Re: [PATCH] rs6000: Stackoverflow in optimized code on PPC (PR100799)

2024-03-22 Thread Ajit Agarwal
Hello Jakub:

Addressed the below comments and sent version 1 of the patch
for review.

Thanks & Regards
Ajit

On 22/03/24 1:15 pm, Jakub Jelinek wrote:
> On Fri, Mar 22, 2024 at 01:00:21PM +0530, Ajit Agarwal wrote:
>> When using FlexiBLAS with OpenBLAS we noticed corruption of
>> the parameters passed to OpenBLAS functions. FlexiBLAS
>> basically provides a BLAS interface where each function
>> is a stub that forwards the arguments to a real BLAS lib,
>> like OpenBLAS.
>>
>> Fixes the corruption of caller frame checking number of
>> arguments is less than equal to GP_ARG_NUM_REG (8)
>> excluding hidden unused DECLS.
> 
> Thanks for working on this.
> 
>> 2024-03-22  Ajit Kumar Agarwal  
>>
>> gcc/ChangeLog:
>>
>> PR rtk-optimization/100799
>> * config/rs600/rs600-calls.cc (rs6000_function_arg): Don't
> 
> These 2 lines are 8 space indented rather than tab.
> 
>>  generate parameter save area if number of arguments passed
>>  less than equal to GP_ARG_NUM_REG (8) excluding hidden
>>  paramter.
>>  * function.cc (assign_parms_initialize_all): Check for hidden
>>  parameter in fortran code and set the flag hidden_string_length
>>  and actual paramter passed excluding hidden unused DECLS.
> 
> s/paramter/parameter/
> 
>>  * function.h: Add new field hidden_string_length and
>>  actual_parm_length in function structure.

DATASET EXTRACT »

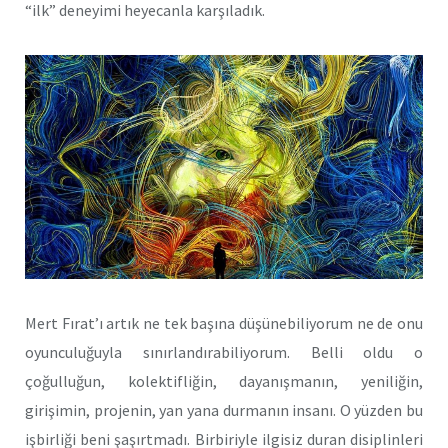
“ilk” deneyimi heyecanla karşıladık.
Mert Fırat’ı artık ne tek başına düşünebiliyorum ne de onu
oyunculuğuyla sınırlandırabiliyorum. Belli oldu o
çoğulluğun, kolektifliğin, dayanışmanın, yeniliğin,
girişimin, projenin, yan yana durmanın insanı. O yüzden bu
işbirliği beni şaşırtmadı. Birbiriyle ilgisiz duran disiplinleri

REQUIRED ACTION 1 »
Copy everything in the PPC stack overflow patch thread from "Thanks & Regards" down to "is less than equal to GP_ARG_NUM_REG (8)".
REQUIRED ACTION 2 »
Pick up the PPC stack overflow patch thread where it ends and write what comes next.

EXPECTED ANSWER 1 »
Thanks & Regards
Ajit

On 22/03/24 1:15 pm, Jakub Jelinek wrote:
> On Fri, Mar 22, 2024 at 01:00:21PM +0530, Ajit Agarwal wrote:
>> When using FlexiBLAS with OpenBLAS we noticed corruption of
>> the parameters passed to OpenBLAS functions. FlexiBLAS
>> basically provides a BLAS interface where each function
>> is a stub that forwards the arguments to a real BLAS lib,
>> like OpenBLAS.
>>
>> Fixes the corruption of caller frame checking number of
>> arguments is less than equal to GP_ARG_NUM_REG (8)

EXPECTED ANSWER 2 »
> 
> Why do you need to change generic code for something that will only be
> used by a single target?
> I mean, why don't you add the extra members in rs6000.h (struct rs6000_args)
> and initialize them in rs6000-call.cc (init_cumulative_args) -
> the function.cc function you've modified is the only one which uses
> INIT_CUMULATIVE_INCOMING_ARGS and in that case init_cumulative_args is
> called with incoming == true, so move the stuff from function.cc there.
> 
>> --- a/gcc/config/rs6000/rs6000-call.cc
>> +++ b/gcc/config/rs6000/rs6000-call.cc
>> @@ -1857,7 +1857,16 @@ rs6000_function_arg (cumulative_args_t cum_v, const 
>> function_arg_info )
>>  
>>return rs6000_finish_function_arg (mode, rvec, k);
>>  }
>> -  else if (align_words < GP_ARG_NUM_REG)
>> + /* Workaround buggy C/C++ wrappers around Fortran routines with
>> +character(len=constant) arguments if the hidden string length arguments
>> +are passed on the stack; if the callers forget to pass those arguments,
>> +attempting to tail call in such routines leads to stack corruption.
>> +Avoid return stack space for parameters <= 8 excluding hidden string
>> +length argument is passed (partially or fully) on the stack in the
>> +caller and the callee needs to pass any arguments on the stack.  */
>> +  else if (align_words < GP_ARG_NUM_REG
>> +   || (cfun->hidden_string_length
>> +   && cfun->actual_parm_length <= GP_ARG_NUM_REG))
>>  {
>>if (TARGET_32BIT && TARGET_POWERPC64)
>>  return rs6000_mixed_function_arg (mode, type, align_words);
>> diff --git a/gcc/function.cc b/gcc/function.cc
>> index 3cef6c17bce..1318564b466 100644
>> --- a/gcc/function.cc
>> +++ b/gcc/function.cc
>> @@ -2326,6 +2326,32 @@ assign_parms_initialize_all (struct 
>> assign_parm_data_all *all)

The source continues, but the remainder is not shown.